JOB. Change every "country" in the listing to "nation", keeping every other part of the listing the same.

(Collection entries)
######

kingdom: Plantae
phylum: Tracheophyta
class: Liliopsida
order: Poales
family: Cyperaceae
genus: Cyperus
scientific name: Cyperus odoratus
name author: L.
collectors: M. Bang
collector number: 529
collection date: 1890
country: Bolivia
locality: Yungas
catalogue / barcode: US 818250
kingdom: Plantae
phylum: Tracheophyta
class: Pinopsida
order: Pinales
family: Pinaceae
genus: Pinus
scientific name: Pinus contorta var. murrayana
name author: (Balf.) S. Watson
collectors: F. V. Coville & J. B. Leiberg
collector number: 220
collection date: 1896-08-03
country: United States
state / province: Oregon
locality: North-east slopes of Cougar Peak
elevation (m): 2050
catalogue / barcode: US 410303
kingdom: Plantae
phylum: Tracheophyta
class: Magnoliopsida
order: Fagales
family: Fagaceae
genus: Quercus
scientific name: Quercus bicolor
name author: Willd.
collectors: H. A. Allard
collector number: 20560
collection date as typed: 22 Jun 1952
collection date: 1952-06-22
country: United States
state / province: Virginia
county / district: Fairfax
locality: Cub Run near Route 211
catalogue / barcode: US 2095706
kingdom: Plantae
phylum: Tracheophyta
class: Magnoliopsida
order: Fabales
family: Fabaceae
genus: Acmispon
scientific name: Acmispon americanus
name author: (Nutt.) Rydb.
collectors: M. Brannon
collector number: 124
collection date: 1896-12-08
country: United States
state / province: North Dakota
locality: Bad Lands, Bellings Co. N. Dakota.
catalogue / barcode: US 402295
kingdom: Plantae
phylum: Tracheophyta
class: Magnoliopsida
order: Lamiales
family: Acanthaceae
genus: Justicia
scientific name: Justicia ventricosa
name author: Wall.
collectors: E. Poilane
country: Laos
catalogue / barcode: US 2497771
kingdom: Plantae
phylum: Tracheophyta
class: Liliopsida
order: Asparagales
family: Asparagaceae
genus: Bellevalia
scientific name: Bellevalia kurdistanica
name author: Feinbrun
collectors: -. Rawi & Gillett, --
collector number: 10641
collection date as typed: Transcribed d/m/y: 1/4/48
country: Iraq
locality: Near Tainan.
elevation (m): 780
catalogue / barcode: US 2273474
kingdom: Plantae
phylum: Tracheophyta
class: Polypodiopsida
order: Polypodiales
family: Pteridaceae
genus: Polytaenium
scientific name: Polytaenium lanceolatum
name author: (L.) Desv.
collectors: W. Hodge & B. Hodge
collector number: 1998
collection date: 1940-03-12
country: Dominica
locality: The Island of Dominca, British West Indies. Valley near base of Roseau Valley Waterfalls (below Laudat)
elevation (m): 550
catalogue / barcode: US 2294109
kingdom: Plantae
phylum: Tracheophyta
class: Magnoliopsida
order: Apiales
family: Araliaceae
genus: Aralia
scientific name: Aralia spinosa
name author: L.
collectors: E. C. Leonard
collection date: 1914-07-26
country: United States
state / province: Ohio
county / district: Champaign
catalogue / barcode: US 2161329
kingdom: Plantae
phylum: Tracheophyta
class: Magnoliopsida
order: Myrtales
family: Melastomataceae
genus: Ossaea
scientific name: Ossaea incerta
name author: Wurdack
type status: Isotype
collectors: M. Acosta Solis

######

COMPLETE ANSWER.
kingdom: Plantae
phylum: Tracheophyta
class: Liliopsida
order: Poales
family: Cyperaceae
genus: Cyperus
scientific name: Cyperus odoratus
name author: L.
collectors: M. Bang
collector number: 529
collection date: 1890
nation: Bolivia
locality: Yungas
catalogue / barcode: US 818250
kingdom: Plantae
phylum: Tracheophyta
class: Pinopsida
order: Pinales
family: Pinaceae
genus: Pinus
scientific name: Pinus contorta var. murrayana
name author: (Balf.) S. Watson
collectors: F. V. Coville & J. B. Leiberg
collector number: 220
collection date: 1896-08-03
nation: United States
state / province: Oregon
locality: North-east slopes of Cougar Peak
elevation (m): 2050
catalogue / barcode: US 410303
kingdom: Plantae
phylum: Tracheophyta
class: Magnoliopsida
order: Fagales
family: Fagaceae
genus: Quercus
scientific name: Quercus bicolor
name author: Willd.
collectors: H. A. Allard
collector number: 20560
collection date as typed: 22 Jun 1952
collection date: 1952-06-22
nation: United States
state / province: Virginia
county / district: Fairfax
locality: Cub Run near Route 211
catalogue / barcode: US 2095706
kingdom: Plantae
phylum: Tracheophyta
class: Magnoliopsida
order: Fabales
family: Fabaceae
genus: Acmispon
scientific name: Acmispon americanus
name author: (Nutt.) Rydb.
collectors: M. Brannon
collector number: 124
collection date: 1896-12-08
nation: United States
state / province: North Dakota
locality: Bad Lands, Bellings Co. N. Dakota.
catalogue / barcode: US 402295
kingdom: Plantae
phylum: Tracheophyta
class: Magnoliopsida
order: Lamiales
family: Acanthaceae
genus: Justicia
scientific name: Justicia ventricosa
name author: Wall.
collectors: E. Poilane
nation: Laos
catalogue / barcode: US 2497771
kingdom: Plantae
phylum: Tracheophyta
class: Liliopsida
order: Asparagales
family: Asparagaceae
genus: Bellevalia
scientific name: Bellevalia kurdistanica
name author: Feinbrun
collectors: -. Rawi & Gillett, --
collector number: 10641
collection date as typed: Transcribed d/m/y: 1/4/48
nation: Iraq
locality: Near Tainan.
elevation (m): 780
catalogue / barcode: US 2273474
kingdom: Plantae
phylum: Tracheophyta
class: Polypodiopsida
order: Polypodiales
family: Pteridaceae
genus: Polytaenium
scientific name: Polytaenium lanceolatum
name author: (L.) Desv.
collectors: W. Hodge & B. Hodge
collector number: 1998
collection date: 1940-03-12
nation: Dominica
locality: The Island of Dominca, British West Indies. Valley near base of Roseau Valley Waterfalls (below Laudat)
elevation (m): 550
catalogue / barcode: US 2294109
kingdom: Plantae
phylum: Tracheophyta
class: Magnoliopsida
order: Apiales
family: Araliaceae
genus: Aralia
scientific name: Aralia spinosa
name author: L.
collectors: E. C. Leonard
collection date: 1914-07-26
nation: United States
state / province: Ohio
county / district: Champaign
catalogue / barcode: US 2161329
kingdom: Plantae
phylum: Tracheophyta
class: Magnoliopsida
order: Myrtales
family: Melastomataceae
genus: Ossaea
scientific name: Ossaea incerta
name author: Wurdack
type status: Isotype
collectors: M. Acosta Solis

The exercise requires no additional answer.